=== Supplied material ===

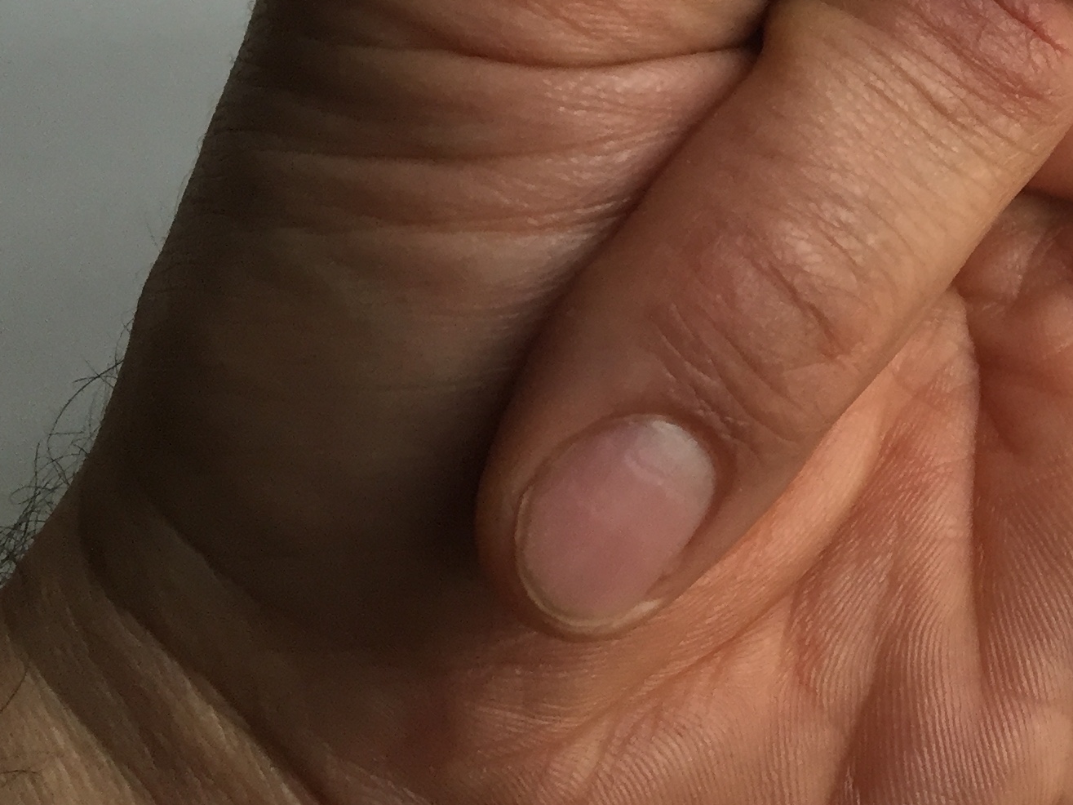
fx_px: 2232
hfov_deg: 24.5
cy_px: 340
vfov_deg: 20.4
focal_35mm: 72
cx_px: 1286
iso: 64
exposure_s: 1/30
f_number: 2.2
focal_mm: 4.15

===

■ **Problem description**: Each record should be given again exactly, with no picture carried over.

■ **Reply**:
fx_px: 2232
hfov_deg: 24.5
cy_px: 340
vfov_deg: 20.4
focal_35mm: 72
cx_px: 1286
iso: 64
exposure_s: 1/30
f_number: 2.2
focal_mm: 4.15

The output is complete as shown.